Details
-
Bug
-
Status: Resolved
-
Major
-
Resolution: Fixed
-
Impala 2.2.4, Impala 2.3.0
Description
Impala is unable to read Java based UDFs that return a standard java.lang primitive datatype like Float or String. As an example, the text mining UDF @ https://github.com/rueedlinger/hive-udf/ has a function 'Distance' that is used to calculate Levenshtein distance and returns a Float data type.

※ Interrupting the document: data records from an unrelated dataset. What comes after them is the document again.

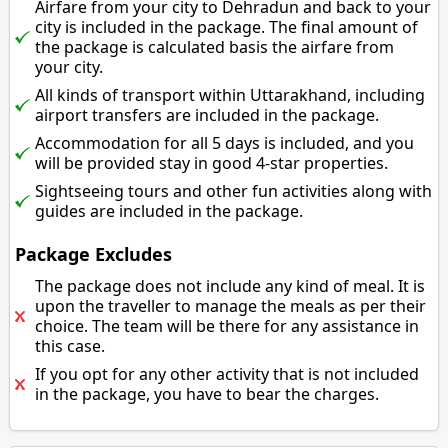
Airfare from your city to Dehradun and back to your
city is included in the package. The final amount of
the package is calculated basis the airfare from
your city.
All kinds of transport within Uttarakhand, including
airport transfers are included in the package.
Accommodation for all 5 days is included, and you
will be provided stay in good 4-star properties.
Sightseeing tours and other fun activities along with
guides are included in the package.
Package Excludes
The package does not include any kind of meal. It is
upon the traveller to manage the meals as per their
choice. The team will be there for any assistance in
this case.
If you opt for any other activity that is not included
in the package, you have to bear the charges.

[xxx.yyy.zzz.com:21000] > CREATE FUNCTION levdistance(STRING,STRING,STRING) RETURNS FLOAT LOCATION 'hdfs://datalab-uatb/project/p11/inc/private/jars/hive-udf-textmining-1.0-SNAPSHOT-jar-with-dependencies.jar' SYMBOL='ch.yax.hive.udf.text.Distance';
Query: create FUNCTION levdistance(STRING,STRING,STRING) RETURNS FLOAT LOCATION 'hdfs://datalab-uatb/project/p11/inc/private/jars/hive-udf-textmining-1.0-SNAPSHOT-jar-with-dependencies.jar' SYMBOL='ch.yax.hive.udf.text.Distance'
Fetched 0 row(s) in 0.77s
[xxx.yyy.zzz.com:21000] > select levdistance('L','test','testing');
Query: select levdistance('L','test','testing')

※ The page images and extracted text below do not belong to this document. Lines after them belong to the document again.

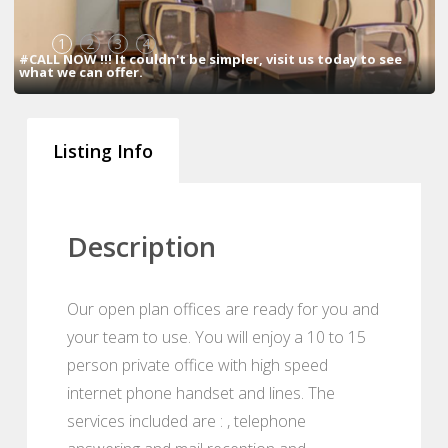
1
2
3
4
#CALL NOW !!! It couldn't be simpler, visit us today to see
what we can offer.
Listing Info
Description
Our open plan offices are ready for you and
your team to use. You will enjoy a 10 to 15
person private office with high speed
internet phone handset and lines. The
services included are : , telephone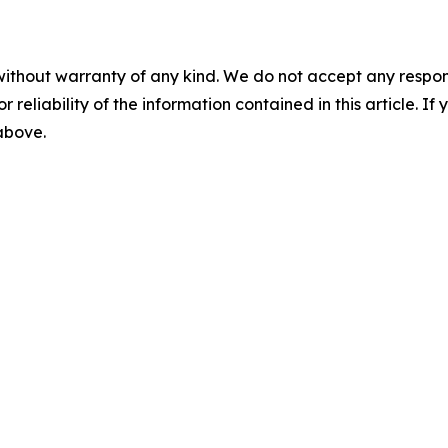
without warranty of any kind. We do not accept any responsib
r reliability of the information contained in this article. I
 above.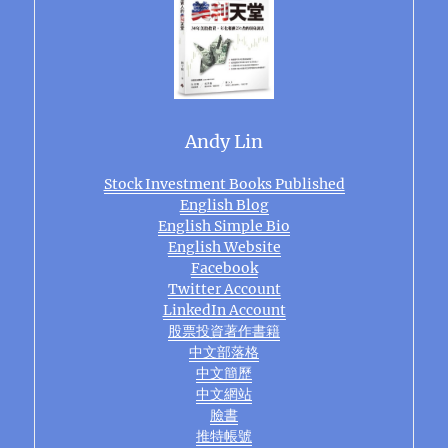
Andy Lin
Stock Investment Books Published
English Blog
English Simple Bio
English Website
Facebook
Twitter Account
LinkedIn Account
股票投資著作書籍
中文部落格
中文簡歷
中文網站
臉書
推特帳號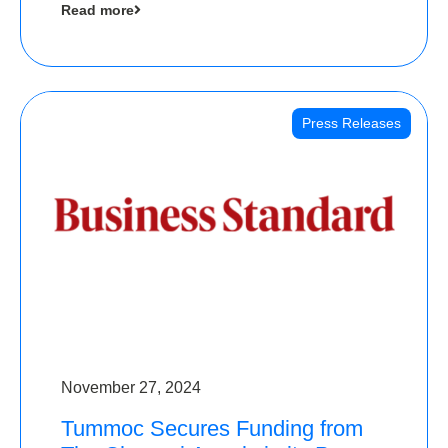
Read more
Angels
Press Releases
November 27, 2024
Tummoc Secures Funding from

---------------------------------------------
default.levdistance('l', 'test', 'testing') |
---------------------------------------------
NULL |
---------------------------------------------
WARNINGS: UDF WARNING: Hive UDF path=hdfs://datalab-uatb/project/p11/inc/private/jars/hive-udf-textmining-1.0-SNAPSHOT-jar-with-dependencies.jar class=ch.yax.hive.udf.text.Distance failed due to: ImpalaRuntimeException: UDF::evaluate() ran into a problem.
CAUSED BY: ClassCastException: java.lang.Float cannot be cast to org.apache.hadoop.io.FloatWritable
The only way to get this working is to re-create the UDF using the Hadoop Writables data type. This is obviously not ideal as the process of creating the UDF is time consuming and needs extra resources whereas it should have worked in the first place like the way it works in Hive.